Bölgede hak, hukuk ve çıkarlarımızı tehdit eden bu cephe küçümsenecek bir cephe, gelişen durum göz ardı edilecek bir durum değildir. Durum böyleyken, ülkemizde; İsrail’in hedefinde sadece Gazze ve Kudüs varmış gibi davranılmakta, Kıbrıs’taki gelişmeler küçümsenmekte, ABD, AB, İngiltere, Fransa, Yunanistan gibi ülkelerin rolü ve tavırları görmezden gelinmektedir. Ülkemizde bu konular gündeme getirildiğinde “durumun yakından takip edildiği” açıklamalarıyla geçiştirilmektedir.
Bölgemizdeki gerginliğin, huzursuzluğun, savaşların, işgallerin nedeninin İsrail’in güvenliği için bölgeyi şekillendirmek olduğu, bu maksatla bölge ülkelerinin ulusal birliklerinin bozulmakta, sınırlarının değiştirilmekte olduğu, bölgede İsrail’in güvenliğine katkı sağlayacak büyük Kürdistan’ın kurulmakta olduğu, bölgenin enerji ve su kaynaklarının İsrail’in kontrolü altına alınmaya çalışıldığı, İsrail’in güvenliği ve bölgenin doğal kaynaklarının kontrolü için Kıbrıs’ın kontrol altına alınması gerektiği, ABD ve ortaklarının artık bu planlarını gizleme gereği duymadıkları, bölge ülkelerinden bazılarının da açık ya da örtülü bir şekilde bu projeye hizmet ettikleri bütün çıplaklığıyla ortadadır.
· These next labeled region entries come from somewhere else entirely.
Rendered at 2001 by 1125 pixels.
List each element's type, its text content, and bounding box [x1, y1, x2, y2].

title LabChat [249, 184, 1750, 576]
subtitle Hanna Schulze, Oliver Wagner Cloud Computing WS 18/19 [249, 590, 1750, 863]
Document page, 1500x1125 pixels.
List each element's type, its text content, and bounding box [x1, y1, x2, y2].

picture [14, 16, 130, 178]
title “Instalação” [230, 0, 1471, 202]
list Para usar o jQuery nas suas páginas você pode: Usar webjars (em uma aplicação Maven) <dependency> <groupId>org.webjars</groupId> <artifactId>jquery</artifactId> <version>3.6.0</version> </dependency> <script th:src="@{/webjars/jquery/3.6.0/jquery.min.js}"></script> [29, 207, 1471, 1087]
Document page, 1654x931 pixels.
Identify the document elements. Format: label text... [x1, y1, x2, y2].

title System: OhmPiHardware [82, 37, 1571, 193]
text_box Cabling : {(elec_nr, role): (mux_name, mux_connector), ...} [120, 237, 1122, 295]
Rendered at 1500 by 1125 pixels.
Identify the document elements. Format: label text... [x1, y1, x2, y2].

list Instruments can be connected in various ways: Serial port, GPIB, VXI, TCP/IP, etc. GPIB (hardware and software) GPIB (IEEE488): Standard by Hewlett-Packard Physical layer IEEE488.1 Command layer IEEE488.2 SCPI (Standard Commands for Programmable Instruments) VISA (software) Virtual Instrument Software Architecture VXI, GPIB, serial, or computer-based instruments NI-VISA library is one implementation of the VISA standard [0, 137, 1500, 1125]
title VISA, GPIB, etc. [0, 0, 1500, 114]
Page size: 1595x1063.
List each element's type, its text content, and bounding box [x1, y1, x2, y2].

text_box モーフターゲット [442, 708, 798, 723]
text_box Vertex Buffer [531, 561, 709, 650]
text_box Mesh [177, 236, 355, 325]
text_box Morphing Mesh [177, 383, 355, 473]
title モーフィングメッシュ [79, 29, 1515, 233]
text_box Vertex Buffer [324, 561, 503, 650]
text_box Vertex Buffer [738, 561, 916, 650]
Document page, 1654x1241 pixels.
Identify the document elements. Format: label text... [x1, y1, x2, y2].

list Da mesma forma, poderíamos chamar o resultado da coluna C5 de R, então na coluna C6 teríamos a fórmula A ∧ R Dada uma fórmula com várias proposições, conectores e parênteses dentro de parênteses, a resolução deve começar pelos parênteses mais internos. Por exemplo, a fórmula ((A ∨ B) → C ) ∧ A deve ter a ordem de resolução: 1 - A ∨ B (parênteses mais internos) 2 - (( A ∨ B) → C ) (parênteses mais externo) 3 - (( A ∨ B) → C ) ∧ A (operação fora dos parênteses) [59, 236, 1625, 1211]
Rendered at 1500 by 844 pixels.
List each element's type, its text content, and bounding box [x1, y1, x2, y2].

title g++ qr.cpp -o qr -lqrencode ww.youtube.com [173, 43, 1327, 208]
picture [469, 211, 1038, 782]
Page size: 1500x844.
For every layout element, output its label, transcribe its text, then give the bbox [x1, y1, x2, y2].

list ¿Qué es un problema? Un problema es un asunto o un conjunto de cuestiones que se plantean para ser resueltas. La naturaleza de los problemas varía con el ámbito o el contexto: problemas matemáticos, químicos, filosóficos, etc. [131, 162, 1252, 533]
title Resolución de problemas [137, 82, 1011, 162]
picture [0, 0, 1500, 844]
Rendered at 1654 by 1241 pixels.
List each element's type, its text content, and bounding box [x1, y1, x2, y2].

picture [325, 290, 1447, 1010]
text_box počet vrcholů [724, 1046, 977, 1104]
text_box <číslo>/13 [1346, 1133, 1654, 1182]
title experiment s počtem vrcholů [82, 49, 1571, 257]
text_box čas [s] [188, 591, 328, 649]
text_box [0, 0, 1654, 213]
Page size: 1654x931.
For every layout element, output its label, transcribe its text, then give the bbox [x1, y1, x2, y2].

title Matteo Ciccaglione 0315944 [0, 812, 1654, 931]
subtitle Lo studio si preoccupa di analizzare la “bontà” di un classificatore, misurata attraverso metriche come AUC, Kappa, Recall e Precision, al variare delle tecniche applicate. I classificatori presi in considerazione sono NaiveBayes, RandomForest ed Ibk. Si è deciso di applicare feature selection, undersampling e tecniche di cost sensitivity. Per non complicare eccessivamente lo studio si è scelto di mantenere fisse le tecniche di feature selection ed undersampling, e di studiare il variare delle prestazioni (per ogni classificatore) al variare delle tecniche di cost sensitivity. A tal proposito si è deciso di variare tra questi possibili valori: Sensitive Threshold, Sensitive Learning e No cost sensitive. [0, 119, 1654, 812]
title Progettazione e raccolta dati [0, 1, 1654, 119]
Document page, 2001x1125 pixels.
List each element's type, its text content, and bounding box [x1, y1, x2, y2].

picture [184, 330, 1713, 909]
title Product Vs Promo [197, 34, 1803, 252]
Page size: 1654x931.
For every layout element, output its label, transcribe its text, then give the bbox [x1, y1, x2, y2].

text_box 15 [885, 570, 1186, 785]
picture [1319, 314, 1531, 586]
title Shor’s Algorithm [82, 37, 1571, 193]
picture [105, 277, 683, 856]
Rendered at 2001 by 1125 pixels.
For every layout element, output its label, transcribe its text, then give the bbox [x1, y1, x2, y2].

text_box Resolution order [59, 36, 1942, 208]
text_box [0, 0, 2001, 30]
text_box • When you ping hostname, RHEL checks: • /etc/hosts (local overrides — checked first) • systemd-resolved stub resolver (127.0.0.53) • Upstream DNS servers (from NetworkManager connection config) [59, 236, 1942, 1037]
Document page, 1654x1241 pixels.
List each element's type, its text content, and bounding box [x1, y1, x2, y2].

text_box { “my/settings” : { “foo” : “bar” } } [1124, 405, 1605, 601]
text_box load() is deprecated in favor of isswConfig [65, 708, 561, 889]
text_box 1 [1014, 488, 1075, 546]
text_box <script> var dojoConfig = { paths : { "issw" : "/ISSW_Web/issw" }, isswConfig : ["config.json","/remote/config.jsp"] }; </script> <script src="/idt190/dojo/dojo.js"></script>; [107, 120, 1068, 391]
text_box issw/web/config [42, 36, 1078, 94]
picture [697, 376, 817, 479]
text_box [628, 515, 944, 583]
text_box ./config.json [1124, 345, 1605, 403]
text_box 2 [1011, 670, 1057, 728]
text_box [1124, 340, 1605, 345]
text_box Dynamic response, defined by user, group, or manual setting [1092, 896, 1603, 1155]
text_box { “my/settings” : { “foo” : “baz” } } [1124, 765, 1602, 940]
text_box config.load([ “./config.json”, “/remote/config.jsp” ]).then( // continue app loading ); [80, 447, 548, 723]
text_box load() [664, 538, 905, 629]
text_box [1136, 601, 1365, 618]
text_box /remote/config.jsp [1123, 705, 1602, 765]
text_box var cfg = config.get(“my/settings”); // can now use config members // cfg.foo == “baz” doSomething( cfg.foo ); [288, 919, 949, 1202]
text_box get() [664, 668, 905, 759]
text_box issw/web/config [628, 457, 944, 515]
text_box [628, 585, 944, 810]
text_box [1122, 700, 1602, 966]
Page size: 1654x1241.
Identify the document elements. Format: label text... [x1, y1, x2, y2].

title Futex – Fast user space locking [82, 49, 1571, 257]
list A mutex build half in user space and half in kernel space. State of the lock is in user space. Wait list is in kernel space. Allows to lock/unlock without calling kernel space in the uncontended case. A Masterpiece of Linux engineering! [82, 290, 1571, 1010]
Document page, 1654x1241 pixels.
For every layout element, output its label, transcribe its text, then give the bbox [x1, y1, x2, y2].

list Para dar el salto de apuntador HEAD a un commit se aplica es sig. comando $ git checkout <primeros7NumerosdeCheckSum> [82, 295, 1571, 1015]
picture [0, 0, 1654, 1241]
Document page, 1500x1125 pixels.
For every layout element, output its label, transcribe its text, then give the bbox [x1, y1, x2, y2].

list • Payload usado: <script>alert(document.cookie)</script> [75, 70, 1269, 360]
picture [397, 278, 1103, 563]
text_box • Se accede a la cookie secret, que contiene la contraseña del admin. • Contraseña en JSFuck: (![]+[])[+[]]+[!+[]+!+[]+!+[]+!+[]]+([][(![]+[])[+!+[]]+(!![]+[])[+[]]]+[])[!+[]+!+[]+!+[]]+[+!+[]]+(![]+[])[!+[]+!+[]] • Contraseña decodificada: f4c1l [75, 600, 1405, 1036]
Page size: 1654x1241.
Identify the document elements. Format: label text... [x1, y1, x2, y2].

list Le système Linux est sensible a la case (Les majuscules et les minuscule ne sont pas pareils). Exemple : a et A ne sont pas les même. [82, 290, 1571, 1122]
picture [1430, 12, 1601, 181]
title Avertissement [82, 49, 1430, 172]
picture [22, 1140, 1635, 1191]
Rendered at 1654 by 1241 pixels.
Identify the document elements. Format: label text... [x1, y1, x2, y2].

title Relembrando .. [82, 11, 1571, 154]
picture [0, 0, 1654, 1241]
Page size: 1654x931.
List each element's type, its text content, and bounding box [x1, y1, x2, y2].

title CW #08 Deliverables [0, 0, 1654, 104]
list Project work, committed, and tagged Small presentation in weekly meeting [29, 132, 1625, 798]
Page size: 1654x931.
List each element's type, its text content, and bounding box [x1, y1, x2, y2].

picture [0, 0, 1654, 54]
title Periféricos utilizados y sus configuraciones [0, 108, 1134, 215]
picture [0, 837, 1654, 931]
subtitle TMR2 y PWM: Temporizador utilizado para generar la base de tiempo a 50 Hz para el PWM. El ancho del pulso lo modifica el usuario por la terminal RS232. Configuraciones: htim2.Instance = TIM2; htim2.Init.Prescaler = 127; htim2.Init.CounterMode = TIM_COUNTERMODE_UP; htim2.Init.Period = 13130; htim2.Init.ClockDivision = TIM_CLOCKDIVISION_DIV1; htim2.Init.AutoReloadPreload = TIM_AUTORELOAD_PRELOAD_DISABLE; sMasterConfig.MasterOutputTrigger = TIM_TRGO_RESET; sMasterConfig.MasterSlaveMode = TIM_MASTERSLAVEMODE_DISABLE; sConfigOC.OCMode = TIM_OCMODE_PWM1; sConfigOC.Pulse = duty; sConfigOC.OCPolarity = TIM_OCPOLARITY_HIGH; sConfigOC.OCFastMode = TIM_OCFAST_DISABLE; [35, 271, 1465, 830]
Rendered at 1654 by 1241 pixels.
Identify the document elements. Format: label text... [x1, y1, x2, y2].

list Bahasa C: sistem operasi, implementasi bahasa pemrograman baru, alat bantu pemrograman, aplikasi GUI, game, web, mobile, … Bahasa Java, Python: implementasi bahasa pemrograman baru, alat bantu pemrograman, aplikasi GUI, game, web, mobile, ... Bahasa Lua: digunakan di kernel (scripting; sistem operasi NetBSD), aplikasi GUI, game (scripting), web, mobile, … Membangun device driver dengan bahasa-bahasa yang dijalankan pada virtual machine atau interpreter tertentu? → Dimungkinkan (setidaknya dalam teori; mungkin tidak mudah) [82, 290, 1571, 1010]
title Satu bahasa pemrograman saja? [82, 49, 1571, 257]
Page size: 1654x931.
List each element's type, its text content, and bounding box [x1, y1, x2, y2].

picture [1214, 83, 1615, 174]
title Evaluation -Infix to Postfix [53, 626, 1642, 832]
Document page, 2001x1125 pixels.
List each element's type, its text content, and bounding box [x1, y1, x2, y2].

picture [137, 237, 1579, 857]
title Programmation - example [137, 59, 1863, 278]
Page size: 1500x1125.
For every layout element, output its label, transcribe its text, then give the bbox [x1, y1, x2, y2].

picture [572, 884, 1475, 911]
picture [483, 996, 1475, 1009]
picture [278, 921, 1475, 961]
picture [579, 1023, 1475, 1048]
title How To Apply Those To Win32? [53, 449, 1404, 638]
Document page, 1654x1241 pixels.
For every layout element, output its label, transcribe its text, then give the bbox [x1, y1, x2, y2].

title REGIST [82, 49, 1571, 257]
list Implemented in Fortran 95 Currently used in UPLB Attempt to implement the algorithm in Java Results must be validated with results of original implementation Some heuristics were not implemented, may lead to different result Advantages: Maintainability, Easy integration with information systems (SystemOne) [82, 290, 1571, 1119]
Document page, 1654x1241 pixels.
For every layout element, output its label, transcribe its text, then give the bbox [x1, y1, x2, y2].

Böyle bir ortamda Cumhuriyetimizle birlikte 100 yıldan fazla sürede elde ettiğimiz değerlerimiz ve kazanımlarımız büyük bir tehdit altındadır. Göz göre göre gelen ve gittikçe daha da belirginleşip büyüyen bu tehditle başa çıkmak için durumun farkında olmak, gerekli savunma sistemlerini oluşturmak, ulusal birliğimizi korumak ve geliştirmek, siyasi gücümüzü; ulusal değerlerimizi, birliğimizi ve bütünlüğümüzü korumaya yönlendirmek gerekmektedir. Böyle olması gerekirken ülkemizde iç siyasi çekişmelerle, ayrıştırmalarla, kutuplaştırmalarla bu emperyalist projeye hizmet ediliyor gibi bir görüntü vardır.
Türk Ulusu benzer tehditlerle tarihte de mücadele etmiş ve bu günlere gelmiştir. Ulusumuzun vatan ve millet tutkusu, ulusal değerlere bağlılığı bölge ülkelerinin halklarının hepsinden daha üstündür. Bunu bilen muhataplarımız “Kürt sorunu, demokrasi sorunu, inanç sorunu, özgürlük sorunu…” gibi yaklaşımlarla bizi birbirimize düşürmeye, içimizden yıkmaya çalışmaktadırlar. Görünen o ki; bu konuda maalesef büyük ilerleme kaydetmektedirler. Bu tehditle mücadele edebilmek için siyasi bütünlüğümüzü tesis etmek, kurucu değerlerimize sahip çıkmak, ulusumuzu bu değerlerimiz etrafında kenetlemek, iç siyasetimizi ve dış politikamızı kurucu değerlerimiz dışındaki siyasi ideolojilere kapalı tutmak gerekmektedir.